Après deux ans de master de recherche en histoire et un sentiment d’inachevé, la question fatidique s’est posée. Une thèse ? Oui ! Grâce au dispositif de financement des doctorats de l’Association Nationale de la Recherche et de la Technologie et au Parc naturel régional des Boucles de la Seine normande, mon projet de recherche est aujourd’hui lancé.

 

 

Un sujet d’histoire tourné vers l’avenir

« L’industrialisation de la basse vallée de la Seine de la fin du XIXe siècle à la fin du XXe siècle : formation, reconversion et disparition d’un territoire industrielle », tel est le titre de ma thèse sur laquelle je vais passer 3 ans.

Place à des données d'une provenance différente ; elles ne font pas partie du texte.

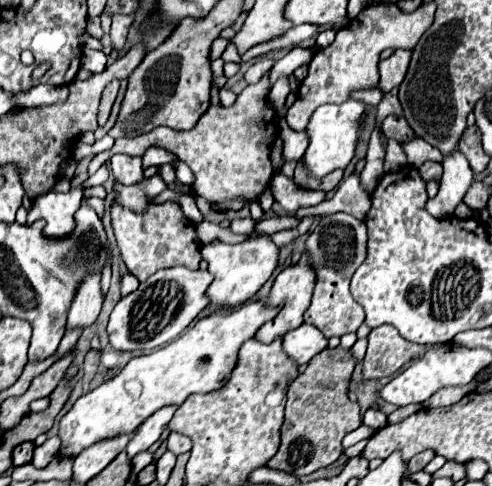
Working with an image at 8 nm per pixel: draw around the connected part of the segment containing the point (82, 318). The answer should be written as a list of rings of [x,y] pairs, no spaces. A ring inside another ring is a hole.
[[[100,273],[86,275],[72,299],[70,311],[68,311],[68,329],[72,327],[88,327],[96,321],[100,307],[102,307],[102,287],[100,287]]]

Au cours de la Première Guerre mondiale, l’intérêt stratégique de l’axe de la Seine s’impose avec évidence, le fleuve reliant la capitale du pays, Paris, à l’une des mers les plus fréquentées du globe, la Manche. En outre, le Nord de la France est occupé et la valeur des territoires de la basse vallée de la Seine, en aval de Rouen, devenu le premier port de France, s’accroît considérablement. Duclair, Caudebec-en-Caux ou bien encore le Trait (76) polarisent les activités industrielles liées à l’économie de guerre. Toutes ces usines ont marqué les mémoires et le territoire durablement, aussi bien au moment de leur implantation qu’à celui de leur disparition au cours des années 1970, époque de désindustrialisation et de naufrages industriels.

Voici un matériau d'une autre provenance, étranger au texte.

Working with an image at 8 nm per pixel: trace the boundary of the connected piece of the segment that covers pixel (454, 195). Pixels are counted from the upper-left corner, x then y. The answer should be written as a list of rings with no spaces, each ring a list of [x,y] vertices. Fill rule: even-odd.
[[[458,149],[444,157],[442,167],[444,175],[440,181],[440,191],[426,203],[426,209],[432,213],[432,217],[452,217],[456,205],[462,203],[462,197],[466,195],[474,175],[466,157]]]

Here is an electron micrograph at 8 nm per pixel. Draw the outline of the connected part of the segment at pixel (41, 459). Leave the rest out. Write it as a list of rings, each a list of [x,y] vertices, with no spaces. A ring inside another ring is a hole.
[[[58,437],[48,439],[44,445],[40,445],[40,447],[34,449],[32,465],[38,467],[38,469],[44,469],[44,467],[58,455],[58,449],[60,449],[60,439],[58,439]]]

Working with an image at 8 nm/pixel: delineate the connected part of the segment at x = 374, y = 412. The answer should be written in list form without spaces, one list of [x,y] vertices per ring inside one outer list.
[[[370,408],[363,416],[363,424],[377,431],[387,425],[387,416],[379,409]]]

Il parait donc passionnant de comprendre les rythmes de l’industrie sur ce territoire, son fonctionnement et – surtout – les hommes et les femmes qui ont formé et contribué à cette société industrielle. L’industrialisation des sociétés a modifié, sur la durée, les façons de produire, d’échanger et de consommer. Les usines ont marqué les habitants, la vie quotidienne et les paysages et restent, aujourd’hui encore, un enjeu économique majeur.

 

 

Une thésarde CIFRE, késako ?

Les CIFRE (conventions industrielles de formation par la recherche) subventionnent les entreprises qui embauchent un doctorant pour réaliser un projet de recherche, en collaboration avec un laboratoire publique.

A ce titre, j’ai donc intégré l’équipe du Parc naturel régional des Boucles de la Seine normande  (PNRBSN) pour 3 ans, le temps de mon doctorat.

Mon sujet de thèse se focalise sur une partie du territoire du Parc. Cette étude scientifique s’intègre dans un projet plus vaste, appelé « Le monde du travail » , dont un des objectifs est de mobiliser les habitants autour d’un projet de territoire qui prendrait en compte l’histoire industrielle récente et le patrimoine qu’elle a laissé en héritage.

 

 

Universitaire et agent d’un Parc naturel régional

Avoir cette double casquette rend possible mon implication au sein de projets très différents : je serai, à la rentrée, chargée de TD à l’Université de Rouen et à la fois mobilisée pour l’élaboration et la publication d’un livre croisant les résultats de la collecte de mémoire orale que j’ai menée sur l’industrie passée du Parc et des photographies des entreprises actuelles. Mon rôle est également celui de créer un pont entre le monde de l’enseignement supérieur et de la recherche et la collectivité territoriale qui m’accueille. A titre d’exemple, mon laboratoire – le GRHis – et le PNRBSN organisent conjointement un colloque, « Usines en bord de Seine » , pour lequel je suis la secrétaire scientifique.

Ce partenariat me permet aujourd’hui de m’épanouir en faisant ce qui me plaît : mener une recherche universitaire en histoire, tout en ayant un pied dans un Parc naturel régional pour réaliser un projet de valorisation de territoire en lien avec les acteurs locaux.